Find Your Blindspots
Those are the three most important areas of your life that can suck. If any of them do suck, you can’t expect to feel good about yourself until you make them better. The human brain doesn’t do a good job at sorting out issues and stressors by their importance, whatever issue you focus on will feel like the most important thing you can do, whether it be getting to a higher rank in league of legends or getting a raise (even if you already make 6 figures).
Make sure you don’t have a blindspot that’s getting in the way of your well-being. Measure where you’re at in each of the three pillars areas, and find the weakest link. That’s your main source of stress. That’s what’s getting in the way of your well-being, more than anything else.
Psychologists have found that the best route to improving your well-being isn’t to improve your life by adding more good things, but to take away things that are negatively impacting us. This is because we have an inherent negativity bias, and this bias makes it so that negative emotions are weighed about 3 times as heavily as positive emotions by your brain.
Getting more money when you already have enough won’t make you much happier, trying to gain 20 pounds of muscle when you’re already in above-average shape won’t make you much happier. But if you’re in poverty, money is a source of stress, so getting out of poverty will have a big impact on your well-being. If you’re obese, that obesity causes a lot of stress, so losing weight until you’re in the healthy range, will improve your well-being.

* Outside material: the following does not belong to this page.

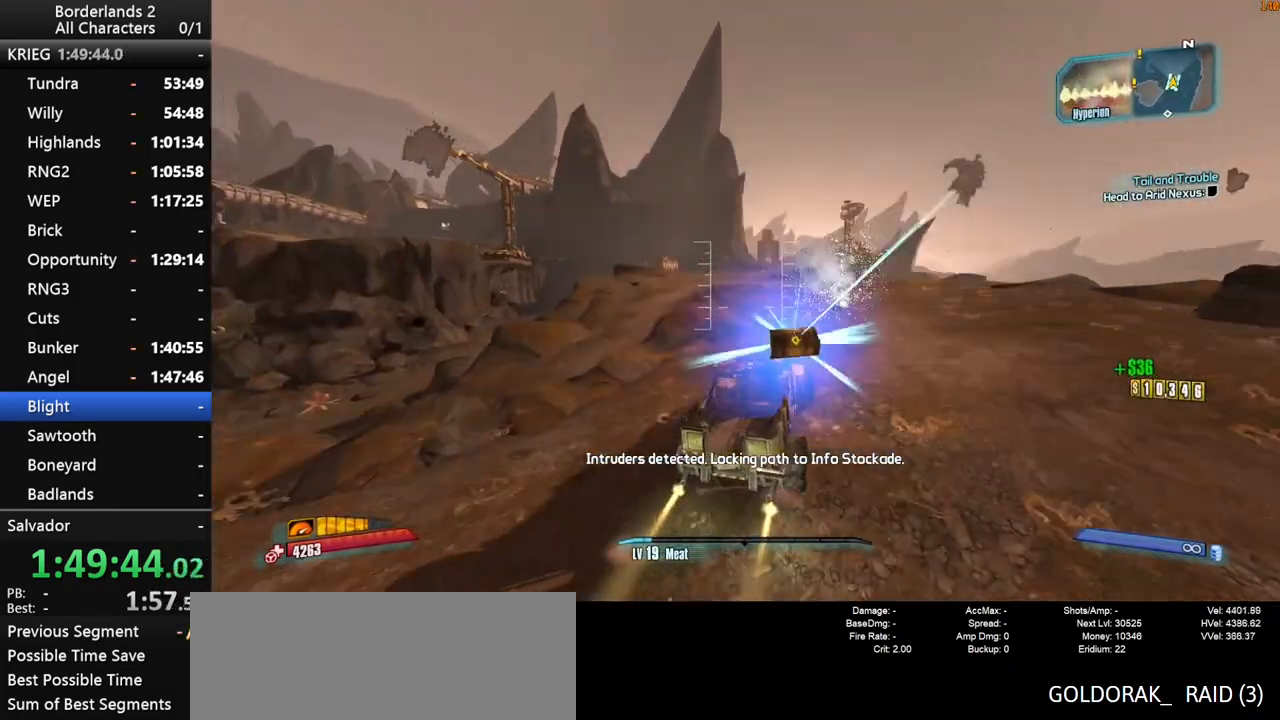
{"keys": ["w"], "mouse": [], "mouse_move": "still", "events": []}
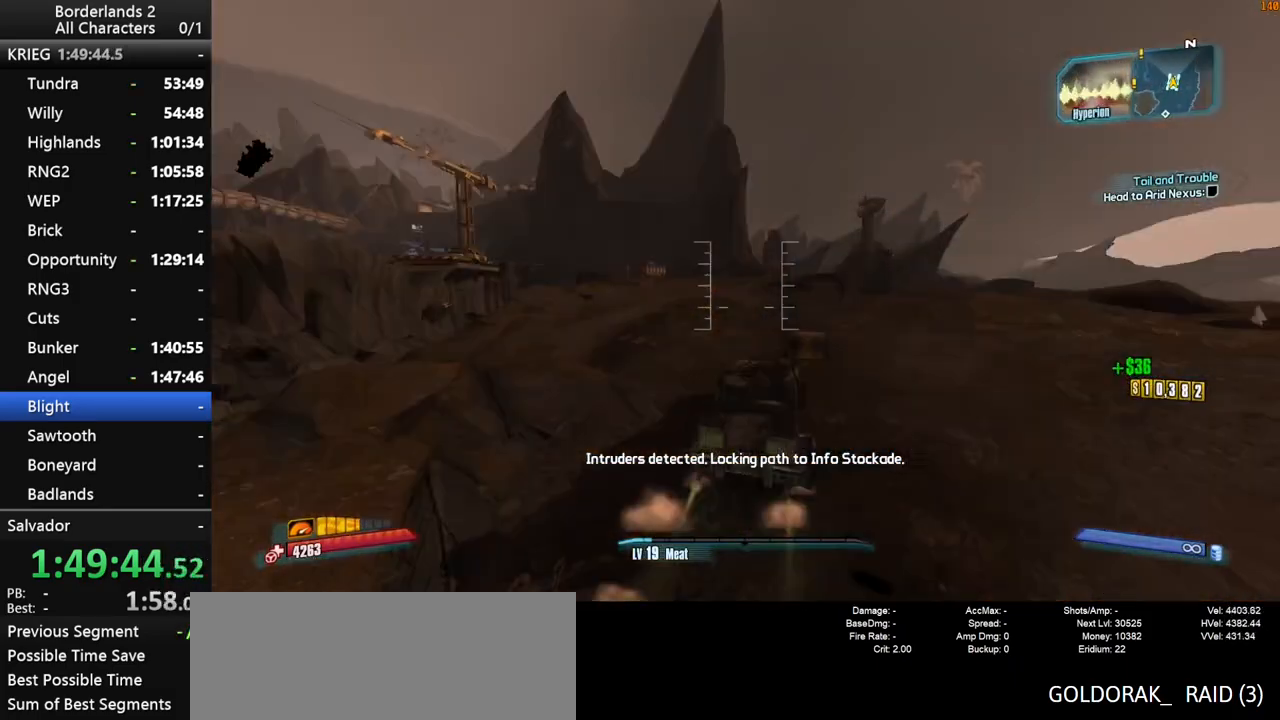
{"keys": ["w"], "mouse": [], "mouse_move": "still", "events": []}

Rate yourself on the three pillars write down what goal you would need to meet to reach a point where that area of your life isn’t holding you back from well-being. Focus on that, and as you make progress notice how your life satisfaction improves, notice how your stress levels decrease.
The first step to high life-satisfaction is to be aware of the problem, and it’s shocking how easy it is for us to be blind to what’s really holding us back. When we can take a step back, and humbly evaluate ourselves, we can get a more objective, third-person view of what’s affecting us, and then the path towards an even better life becomes clear.